I'm not one of those people who can eat three meals a day and be sated. If I had to put a number on how many "meals" I ate a day, it would probably be something like 10-12.
I'm a grazer. I'm always a little bit hungry, and it is the propelling force in my life. If hunger is gnawing at the periphery of my consciousness, I am a slave to it. So when I'm at home, I'm always nibbling on something.
I actually dread it when a person I'm house-sitting for says, "Anything in the fridge or pantry is fair game!" because it is literally like inviting an OCD vampire into your kitchen. One potato chip will turn into the whole bag, will turn into "your entire bottle of vegan bacon bits made a great snack after I ate the rice crispy squares your grandmother made you for your birthday."
I'm basically terrified that my friend is going to find me passed out on the couch in the morning suckling from a French's Mustard bottle, since I ate EVERYTHING ELSE IN HIS HOUSE.
The bathroom. Shit. Literally.
Nothing I do in the bathroom is brief. It takes forever to wash my hair because of my crazy dandruff-thwarting routine, and even washing my face at night is rather methodical and ritualistic.
However, the lengthiness of my beauty ritual is nothing compared to the time I spend in the bathroom dealing with digestive issues. I'm basically at the mercy of my colon.
I have Celiac and even gluten aside, I've always had a particularly sensitive stomach. If I just go a little overboard on that hunk of cheese or if I have one too many jalapeño potato chips, the comeuppance will be swift and vicious. Well, swift in that if I don't SWIFTLY get to a bathroom, I'll be in owing my friend not only for the food I ate, but also for a carpet replacement.
That's where the swiftness ends. Even on a "regular" day, I'm slow. Just the way I am, and try as I might, I can't speed things along. On a bad day, I've been clocked in at two hours of misery. Not to mention once I exit the lavatory on a bad day, it's all I can do but to offer the other inhabitants of the house an overnight stay at the closest hotel.
Try as I might, I'm messy and it follows me everywhere.
Let's not confuse messy with dirty though. I'm very clean. I fight roaches in Hawai'i, so I'm well acquainted with wiping down and vacuuming and taking out the garbage and doing the dishes. I'm very clean, I'm just not very tidy.
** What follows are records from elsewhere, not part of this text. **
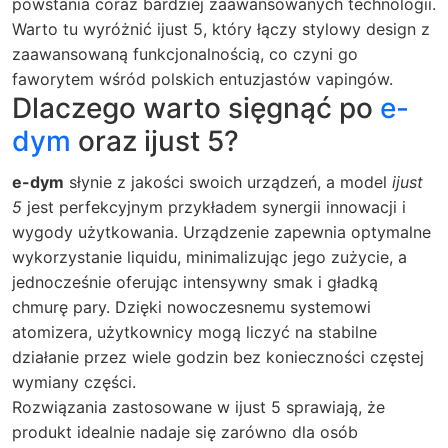
powstania coraz bardziej zaawansowanych technologii.
Warto tu wyróżnić ijust 5, który łączy stylowy design z
zaawansowaną funkcjonalnością, co czyni go
faworytem wśród polskich entuzjastów vapingów.
Dlaczego warto sięgnąć po
e-
dym
oraz ijust 5?
e-dym
słynie z jakości swoich urządzeń, a model
ijust
5
jest perfekcyjnym przykładem synergii innowacji i
wygody użytkowania. Urządzenie zapewnia optymalne
wykorzystanie liquidu, minimalizując jego zużycie, a
jednocześnie oferując intensywny smak i gładką
chmurę pary. Dzięki nowoczesnemu systemowi
atomizera, użytkownicy mogą liczyć na stabilne
działanie przez wiele godzin bez konieczności częstej
wymiany części.
Rozwiązania zastosowane w ijust 5 sprawiają, że
produkt idealnie nadaje się zarówno dla osób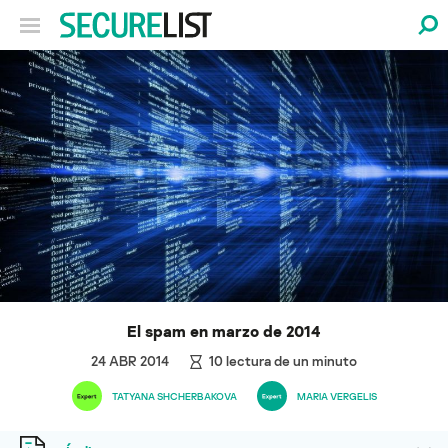
El spam en marzo de 2014
24 ABR 2014
10
lectura de un minuto
TATYANA SHCHERBAKOVA
MARIA VERGELIS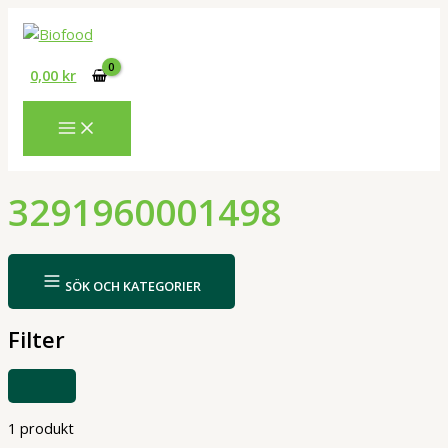
Hoppa
till
innehåll
0,00
kr
3291960001498
SÖK OCH KATEGORIER
Filter
VISA
ELLER
DÖLJ
FILTER
1 produkt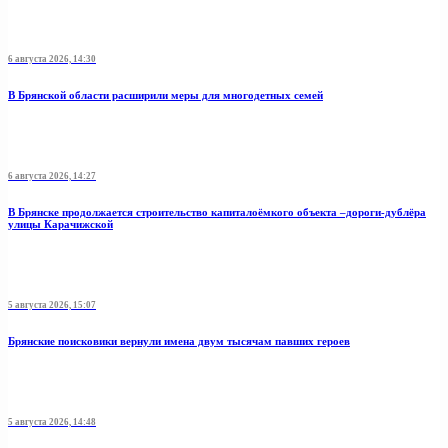
6 августа 2026, 14:30
В Брянской области расширили меры для многодетных семей
6 августа 2026, 14:27
В Брянске продолжается строительство капиталоёмкого объекта –дороги-дублёра
улицы Карачижской
5 августа 2026, 15:07
Брянские поисковики вернули имена двум тысячам павших героев
5 августа 2026, 14:48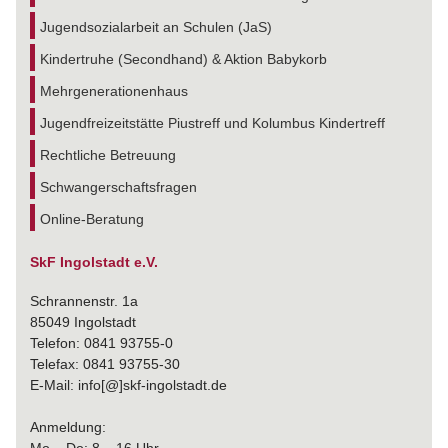
Jugendsozialarbeit an Schulen (JaS)
Kindertruhe (Secondhand) & Aktion Babykorb
Mehrgenerationenhaus
Jugendfreizeitstätte Piustreff und Kolumbus Kindertreff
Rechtliche Betreuung
Schwangerschaftsfragen
Online-Beratung
SkF Ingolstadt e.V.
Schrannenstr. 1a
85049 Ingolstadt
Telefon: 0841 93755-0
Telefax: 0841 93755-30
E-Mail: info[@]skf-ingolstadt.de
Anmeldung: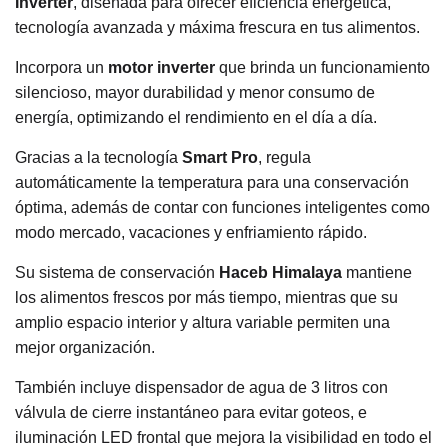
Inverter
, diseñada para ofrecer eficiencia energética,
tecnología avanzada y máxima frescura en tus alimentos.
Incorpora un
motor inverter
que brinda un funcionamiento
silencioso, mayor durabilidad y menor consumo de
energía, optimizando el rendimiento en el día a día.
Gracias a la tecnología
Smart Pro
, regula
automáticamente la temperatura para una conservación
óptima, además de contar con funciones inteligentes como
modo mercado, vacaciones y enfriamiento rápido.
Su sistema de conservación
Haceb Himalaya
mantiene
los alimentos frescos por más tiempo, mientras que su
amplio espacio interior y altura variable permiten una
mejor organización.
También incluye dispensador de agua de 3 litros con
válvula de cierre instantáneo para evitar goteos, e
iluminación LED frontal que mejora la visibilidad en todo el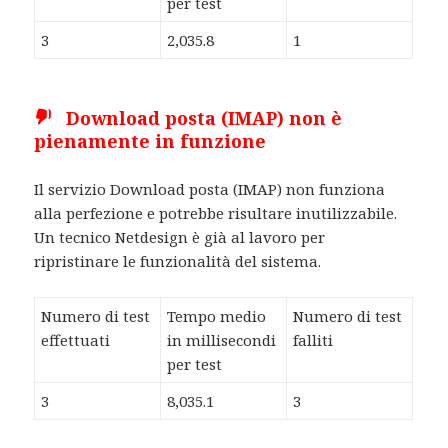
per test
3
2,035.8
1
Download posta (IMAP) non è
pienamente in funzione
Il servizio Download posta (IMAP) non funziona
alla perfezione e potrebbe risultare inutilizzabile.
Un tecnico Netdesign è già al lavoro per
ripristinare le funzionalità del sistema.
Numero di test
Tempo medio
Numero di test
effettuati
in millisecondi
falliti
per test
3
8,035.1
3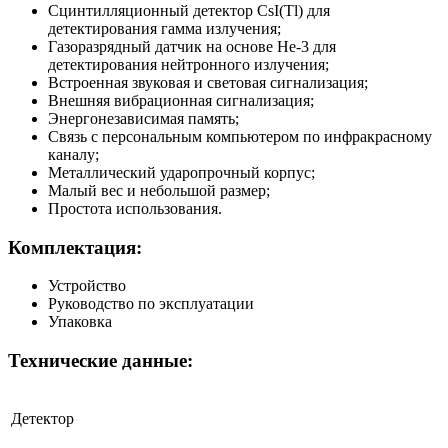
Сцинтилляционный детектор CsI(Tl) для
детектирования гамма излучения;
Газоразрядный датчик на основе Не-3 для
детектирования нейтронного излучения;
Встроенная звуковая и световая сигнализация;
Внешняя вибрационная сигнализация;
Энергонезависимая память;
Связь с персональным компьютером по инфракрасному
каналу;
Металлический ударопрочный корпус;
Малый вес и небольшой размер;
Простота использования.
Комплектация:
Устройство
Руководство по эксплуатации
Упаковка
Технические данные:
Детектор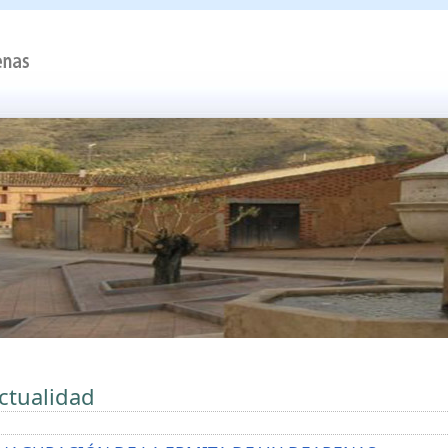
ctualidad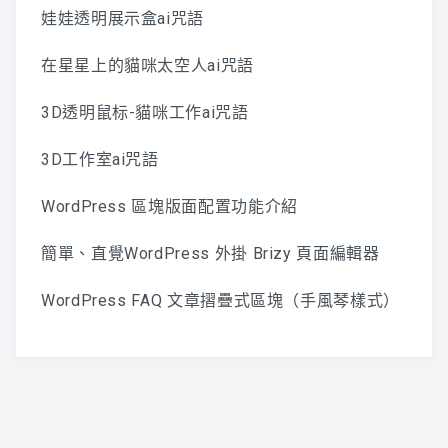
娃娃透明展示盒ai咒語
在星星上的貓咪太空人ai咒語
3D透明鼠标-貓咪工作ai咒語
3D工作室ai咒語
WordPress 區塊版面配置功能介紹
簡單、直覺WordPress 外掛 Brizy 頁面編輯器
WordPress FAQ 文章摺疊式區塊（手風琴樣式）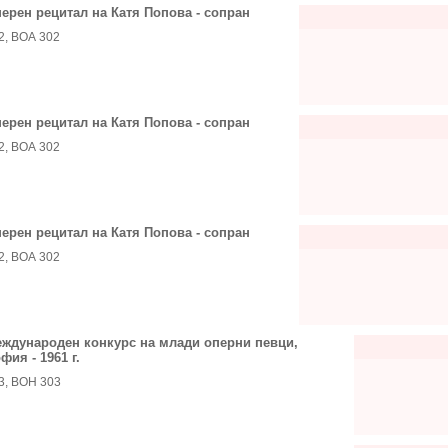
ерен рецитал на Катя Попова - сопран
2, ВОА 302
ерен рецитал на Катя Попова - сопран
2, ВОА 302
ерен рецитал на Катя Попова - сопран
2, ВОА 302
ждународен конкурс на млади оперни певци,
фия - 1961 г.
3, ВОН 303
I don't know what happens, I try to keep a place for everything, and everything in it's place, but no matter what I do, a trail of debris seems to follow me from room to room.
I try to remember to pick up my coffee cups and sweaters and shoes, but I get so wrapped up in what I'm doing, or where I'm heading, everything falls to the wayside and stuff gets left behind.
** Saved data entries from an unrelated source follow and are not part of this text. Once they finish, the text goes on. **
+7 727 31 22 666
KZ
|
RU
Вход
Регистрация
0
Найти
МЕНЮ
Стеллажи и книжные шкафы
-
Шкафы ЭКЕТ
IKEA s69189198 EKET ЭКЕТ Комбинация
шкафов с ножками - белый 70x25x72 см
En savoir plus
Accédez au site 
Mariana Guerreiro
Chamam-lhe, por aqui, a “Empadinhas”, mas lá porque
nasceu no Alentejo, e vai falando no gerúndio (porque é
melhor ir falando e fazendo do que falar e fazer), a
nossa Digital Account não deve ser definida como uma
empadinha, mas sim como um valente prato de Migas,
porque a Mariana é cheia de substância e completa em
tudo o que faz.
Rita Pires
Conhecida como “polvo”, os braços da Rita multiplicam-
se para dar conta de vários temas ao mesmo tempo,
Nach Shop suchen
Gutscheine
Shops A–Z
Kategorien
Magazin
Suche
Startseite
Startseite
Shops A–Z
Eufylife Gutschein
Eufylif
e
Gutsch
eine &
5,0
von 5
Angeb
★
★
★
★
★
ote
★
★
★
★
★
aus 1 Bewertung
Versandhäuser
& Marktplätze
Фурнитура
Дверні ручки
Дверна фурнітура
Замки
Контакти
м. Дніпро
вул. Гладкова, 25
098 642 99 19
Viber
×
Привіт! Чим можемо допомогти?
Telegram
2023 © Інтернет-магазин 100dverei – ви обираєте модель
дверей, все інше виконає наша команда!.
I've definitely opened the fridge in the morning to find that I've put my purse or flip-flops in there for "safe-keeping." I have no memory of actually doing it, but I suspect that I was in the midst of cleaning up and I remembered that I'd Tivoed a documentary on the Villisca Axe Murders or something, and I scurried off to watch it, tossing whatever I was holding into the nearest receptacle.
Some find this charming, I find it embarrassing. And if my friend finds any of my clothes chilling in his fridge, I will die.
These are the big ones. There are other little things that worry me too, like the fear that because of the time difference between Honolulu and St. Louis, I will end up sleeping until 1 pm everyday for the first week, thus establishing me as being lazy and adolescent.
I'm sure I will find some way to embarrass myself while in St. Louis, I just hope it's not at the expense of my friend's peaceful life. But take heart, if I end up snacking on the cat's medication at 2 am and need to be rushed to the nearest hospital due to uncontrollable diarrhea, you can be sure I will let tell you all about it in obsessive detail.